La decisione è stata presa da quattro consigliere regionali di minoranza, che stanno cercando di capire perché nell’autunno 2020 il Veneto rimase più a lungo di altre regioni italiane in “zona gialla”, pagando poi un prezzo altissimo in termini di vite umane
“Siamo alla farsa. Non ci vengono forniti dalla Regione Veneto i dati che abbiamo chiesto sei mesi fa per consentirci di indagare, studiare e capire che cosa è accaduto sul fronte della pandemia nell’autunno 2020, quando il Veneto, guidato da Luca Zaia, fu tra le peggiori realtà italiane per decessi in rapporto alla popolazione”. Le minoranze non ci stanno a fare le belle statuine. “Siccome non siamo nelle condizioni di lavorare, siamo costrette a sospenderci, perché vediamo il rischio che questa commissione si trasformi solo in uno strumento utile alla maggioranza per mostrare ciò che vuole, con un finale già scritto. In queste condizioni il nostro non diventa più lavoro, ma complicità. E noi non ci stiamo”.
La decisione è stata presa da quattro consigliere regionali di minoranza, che stanno cercando di capire perché nell’autunno 2020 il Veneto rimase più a lungo di altre regioni italiane in “zona gialla”, pagando poi un prezzo altissimo in termini di vite umane. Era possibile o addirittura doveroso introdurre prima le limitazioni agli spostamenti previsti dalla “zona rossa”, prevenendo una escalation drammatica? È quello che si chiedono Elena Ostanel del movimento il Veneto che Vogliamo, Erika Baldin del Movimento Cinquestelle e Francesca Zottis, Vanessa Camani ed Anna Maria Bigon del Partito Democratico.
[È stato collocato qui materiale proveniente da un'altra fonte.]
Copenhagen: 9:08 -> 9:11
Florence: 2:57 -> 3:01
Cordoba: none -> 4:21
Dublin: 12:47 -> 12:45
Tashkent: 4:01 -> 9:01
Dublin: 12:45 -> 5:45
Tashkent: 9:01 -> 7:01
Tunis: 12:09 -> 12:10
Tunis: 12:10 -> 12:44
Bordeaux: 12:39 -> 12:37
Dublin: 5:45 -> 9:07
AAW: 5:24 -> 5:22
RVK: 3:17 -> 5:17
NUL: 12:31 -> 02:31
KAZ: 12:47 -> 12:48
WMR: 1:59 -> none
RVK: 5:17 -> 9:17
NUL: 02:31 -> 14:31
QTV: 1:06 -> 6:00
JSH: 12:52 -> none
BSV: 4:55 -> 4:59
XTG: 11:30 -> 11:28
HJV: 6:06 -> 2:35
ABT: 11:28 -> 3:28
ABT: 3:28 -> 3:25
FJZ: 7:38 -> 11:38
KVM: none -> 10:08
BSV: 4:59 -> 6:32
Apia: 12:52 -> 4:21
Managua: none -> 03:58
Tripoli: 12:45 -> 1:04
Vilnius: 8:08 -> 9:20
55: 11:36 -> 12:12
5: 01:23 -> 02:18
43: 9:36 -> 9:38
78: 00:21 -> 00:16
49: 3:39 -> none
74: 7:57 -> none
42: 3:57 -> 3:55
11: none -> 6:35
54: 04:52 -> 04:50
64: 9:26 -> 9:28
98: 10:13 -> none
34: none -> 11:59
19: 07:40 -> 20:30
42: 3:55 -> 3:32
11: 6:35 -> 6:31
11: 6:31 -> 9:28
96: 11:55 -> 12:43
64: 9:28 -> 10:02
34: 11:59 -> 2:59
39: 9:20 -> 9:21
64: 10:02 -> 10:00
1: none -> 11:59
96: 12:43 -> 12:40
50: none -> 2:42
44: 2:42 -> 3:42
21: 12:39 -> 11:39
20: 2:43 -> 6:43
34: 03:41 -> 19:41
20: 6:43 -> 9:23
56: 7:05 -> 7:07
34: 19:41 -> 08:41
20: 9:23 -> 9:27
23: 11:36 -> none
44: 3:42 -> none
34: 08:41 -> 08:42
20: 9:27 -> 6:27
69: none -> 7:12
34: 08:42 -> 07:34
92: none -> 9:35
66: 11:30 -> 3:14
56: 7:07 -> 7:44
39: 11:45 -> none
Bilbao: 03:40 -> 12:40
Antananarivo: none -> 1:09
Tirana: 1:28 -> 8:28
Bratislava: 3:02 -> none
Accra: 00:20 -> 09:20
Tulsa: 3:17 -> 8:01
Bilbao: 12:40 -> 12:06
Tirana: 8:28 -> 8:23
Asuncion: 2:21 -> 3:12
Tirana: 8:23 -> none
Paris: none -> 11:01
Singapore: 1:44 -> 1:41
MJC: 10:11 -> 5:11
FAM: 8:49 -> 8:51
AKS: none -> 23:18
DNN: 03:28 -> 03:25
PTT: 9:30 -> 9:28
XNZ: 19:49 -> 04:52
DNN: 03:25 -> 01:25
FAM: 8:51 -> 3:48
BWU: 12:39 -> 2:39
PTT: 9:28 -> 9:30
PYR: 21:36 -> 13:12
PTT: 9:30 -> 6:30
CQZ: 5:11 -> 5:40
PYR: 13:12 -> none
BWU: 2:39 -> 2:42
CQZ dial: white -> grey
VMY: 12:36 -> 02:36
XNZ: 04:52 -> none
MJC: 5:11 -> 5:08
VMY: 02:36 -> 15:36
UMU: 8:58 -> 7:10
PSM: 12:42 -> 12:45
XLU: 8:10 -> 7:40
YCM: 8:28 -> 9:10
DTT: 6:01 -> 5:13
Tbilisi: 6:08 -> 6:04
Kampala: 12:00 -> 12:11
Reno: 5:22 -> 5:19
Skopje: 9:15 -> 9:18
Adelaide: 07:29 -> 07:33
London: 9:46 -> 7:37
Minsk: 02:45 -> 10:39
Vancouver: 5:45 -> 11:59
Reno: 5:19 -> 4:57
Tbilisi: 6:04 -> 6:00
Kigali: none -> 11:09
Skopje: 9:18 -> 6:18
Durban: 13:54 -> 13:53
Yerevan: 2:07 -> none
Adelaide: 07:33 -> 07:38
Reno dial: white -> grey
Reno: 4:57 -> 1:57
La commissione d’inchiesta è stata istituita nel giugno dello scorso anno. Si sono già svolte numerose audizioni, ma siccome era emersa l’esigenza di approfondire i dati illustrati da alcuni tecnici regionali il 13 luglio, ecco che il 7 ottobre è stata inviata una lettera all’Ufficio di presidenza con un elenco dettagliato. Ad Antonia Ricci, direttore dell’Istituto Zooprofilattico Sperimentale delle Venezie venivano chiesti i sequenziamenti della popolazione di Vo Euganeo, il primo paese veneto colpito, dove si verificò il primo decesso in Italia. Inoltre chiedevano gli studi di comparazione dell’efficacia dei test molecolari e antigenici, che animarono la polemica tra la Regione Veneto (che privilegiava gli antigenici) e il professore Andrea Crisanti (che li riteneva inattendibili).
Molto più lungo l’elenco delle richieste per la dottoressa Francesca Russo, direttore della Direzione Prevenzione della Regione. Per cominciare tutti i dati relativi alla mortalità in ospedali, terapie intensive, Rsu e abitazioni durante la seconda ondata. Poi tutte le comunicazioni inviate alle Ulss dal novembre 2019, i provvedimenti adottati dalla giunta per il Covid, le decisioni assunte per le scuole, le ricognizioni sui posti letto nelle terapie intensive. Il capitolo forse più delicato è quello che riguarda la classificazione di malati sintomatici o asintomatici, che per tre settimane non sarebbe stata aggiornata nell’autunno 2020, facendo figurare un numero di asintomatici irrealistico, visto che non c’era stata la presa in carico da parte dell’Ulss oberate di richieste. Le consigliere di minoranza si chiedono se quel dato contribuì a sfalsare i parametri poi utilizzati dal ministero della Salute per programmare le chiusure e le limitazioni agli spostamenti. Per questo motivo vengono chieste anche le tabelle e i calcoli del tasso di contagio Rt.
A fine febbraio, quando ci fu la prima protesta, l’assessore Manuela Lanzarin aveva dichiarato: “A me risulta che le carte siano state inviate, farò una verifica”. “Non è ancora arrivato quello che abbiamo chiesto ed è trascorso un altro mese e mezzo. – è la replica di Elena Ostanel – La documentazione serve per chiarire i dati tecnici relativi al permanere in ‘zona Gialla’ del Veneto. Questo atteggiamento, prima che a noi, è uno sgarbo ai veneti, che meritano di sapere perché siano morti tanti loro cari e se questi decessi avrebbero potuto essere evitati. Ma serve anche per prepararci al meglio per il futuro”.